Je l’ai suivie, bien sûr, mais je n’ai pas pu m’empêcher de la comparer à Janine.
C’est dommage, pour Wim.
Si l’église – si la religion – si Jésus, Aslan… mais je ne pense pas. D’une certaine façon, c’est vrai, mais c’est une façon détournée, pas littérale. Ce n’est pas ça qui va m’aider. Sinon, j’aurais tout simplement pu aller trouver le pasteur au sujet de ma mère et lui dire : « Révérend Price, faites quelque chose à ma mère ! » Et il aurait dit : « Hein, quoi ? Qu’est-ce que c’est que ça ? Maureen, c’est ça, ou bien est-ce ta sœur ? Comment va ta grand-mère, hein ? » Il aurait pris sa crosse – enfin, il n’a pas de crosse, il n’est pas évêque, il aurait peut-être attrapé le bâton du marguillier et serait parti chasser les démons. C’est difficile à imaginer.
J’ai eu une idée encore plus inquiétante à propos de la magie. Et si tout ce que je fais, tout ce que je dis, tout ce que j’écris, absolument tout me concernant (et aussi Mor) était dicté par une opération de magie que quelqu’un pratiquera dans l’avenir ? Le pire absolu serait que ce soit ma mère, mais je ne pense pas que ce soit possible, car une si grande part de ce que nous avons fait était directement destinée à l’arrêter. Mais si c’étaient des gens, dans un futur où elle aurait gagné et serait la Reine Noire Liz, qui essayaient par magie de nous pousser à l’affronter pour rendre leur monde meilleur ? Enfin, je suppose qu’il ne faut pas trop s’en faire, mais je n’aime pas plus l’idée d’être une marionnette que celle de manipuler les autres.
J’ai écrit à Grampar et à tante Teg pour leur dire que je ne pourrai pas venir pour Noël, mais que je serai là le surlendemain, aussitôt que les trains recommenceront à circuler. J’ai écrit à Daniel, principalement à propos du club de lecture et de ce qu’on y a dit.
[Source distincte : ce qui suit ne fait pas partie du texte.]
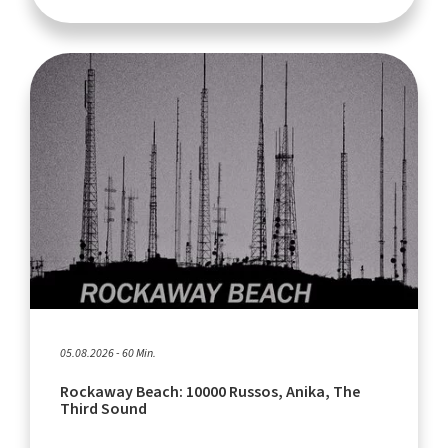
05.08.2026 - 60 Min.
Rockaway Beach: 10000 Russos, Anika, The
Third Sound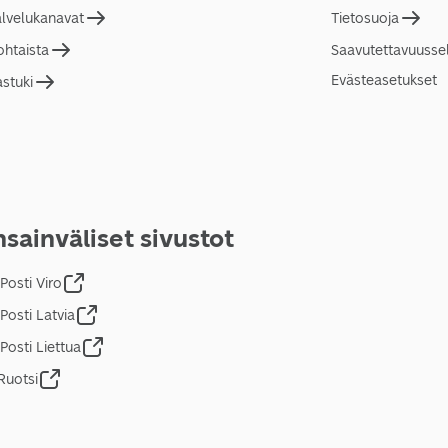
alvelukanavat
Tietosuoja
ohtaista
Saavutettavuusse
Evästeasetukset
astuki
sainväliset sivustot
Posti Viro
Posti Latvia
Posti Liettua
Ruotsi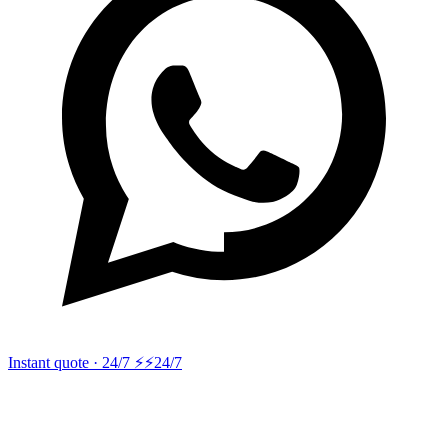
Instant quote · 24/7 ⚡
⚡24/7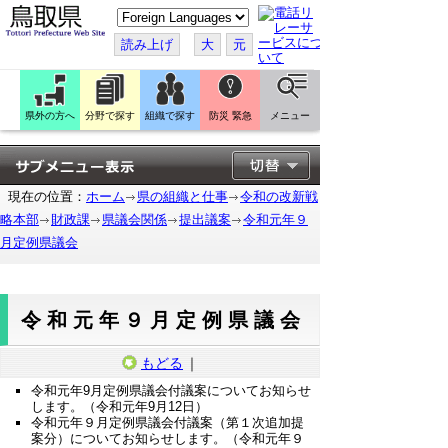
こ
の
ペ
読み上げ
大
元
ー
ジ
を
翻
訳
県外の方へ
分野で探す
組織で探す
防災 緊急
メニュー
す
る
現在の位置：
ホーム
県の組織と仕事
令和の改新戦
略本部
財政課
県議会関係
提出議案
令和元年９
月定例県議会
令和元年９月定例県議会
もどる
｜
令和元年9月定例県議会付議案についてお知らせ
します。（令和元年9月12日）
令和元年９月定例県議会付議案（第１次追加提
案分）についてお知らせします。（令和元年９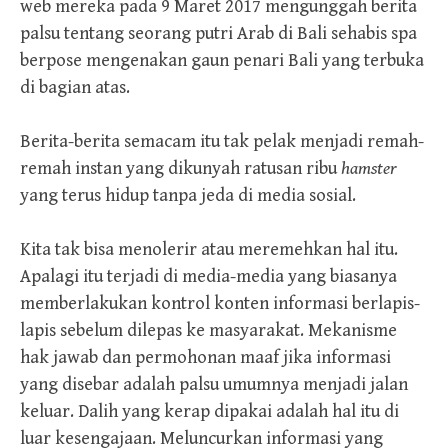
web mereka pada 9 Maret 2017 mengunggah berita
palsu tentang seorang putri Arab di Bali sehabis spa
berpose mengenakan gaun penari Bali yang terbuka
di bagian atas.
Berita-berita semacam itu tak pelak menjadi remah-
remah instan yang dikunyah ratusan ribu
hamster
yang terus hidup tanpa jeda di media sosial.
Kita tak bisa menolerir atau meremehkan hal itu.
Apalagi itu terjadi di media-media yang biasanya
memberlakukan kontrol konten informasi berlapis-
lapis sebelum dilepas ke masyarakat. Mekanisme
hak jawab dan permohonan maaf jika informasi
yang disebar adalah palsu umumnya menjadi jalan
keluar. Dalih yang kerap dipakai adalah hal itu di
luar kesengajaan. Meluncurkan informasi yang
Examens. Chimie ce matin, littérature cet après-midi. Moins de temps que d’habitude pour la bibliothèque, j’écris ceci en permanence. J’avais pratiquement oublié les examens, ou plutôt je les avais préparés, mais ils paraissaient si loin. Peu importe. Je peux écrire une formule chimique et broder sur Dickens même à moitié endormie.
Examens. Maths et français.
Mercredi 12 décembre 1979
Donc hier soir, après le dîner, j’ai signé le registre, montré mes autorisations de sortie, et pris le bus pour la ville. Ça faisait bizarre de partir toute seule dans le noir. Il n’y avait que deux autres personnes dans le bus, une grosse femme en manteau vert et un vieil homme avec une casquette de toile. Normalement, le bus est plein de filles d’Arlinghurst quand je monte. J’avais l’impression d’attirer les regards avec mon uniforme et mon chapeau ridicule. Il était un peu plus tard que la semaine dernière, mais je suis arrivée avant que les choses commencent pour de bon. Janine est arrivée plus tôt que la semaine précédente. Elle est entrée peu de temps après moi et nous nous sommes assises côte à côte. Les garçons, Pete et Hugh, n’ont pas tardé pas à se joindre à nous.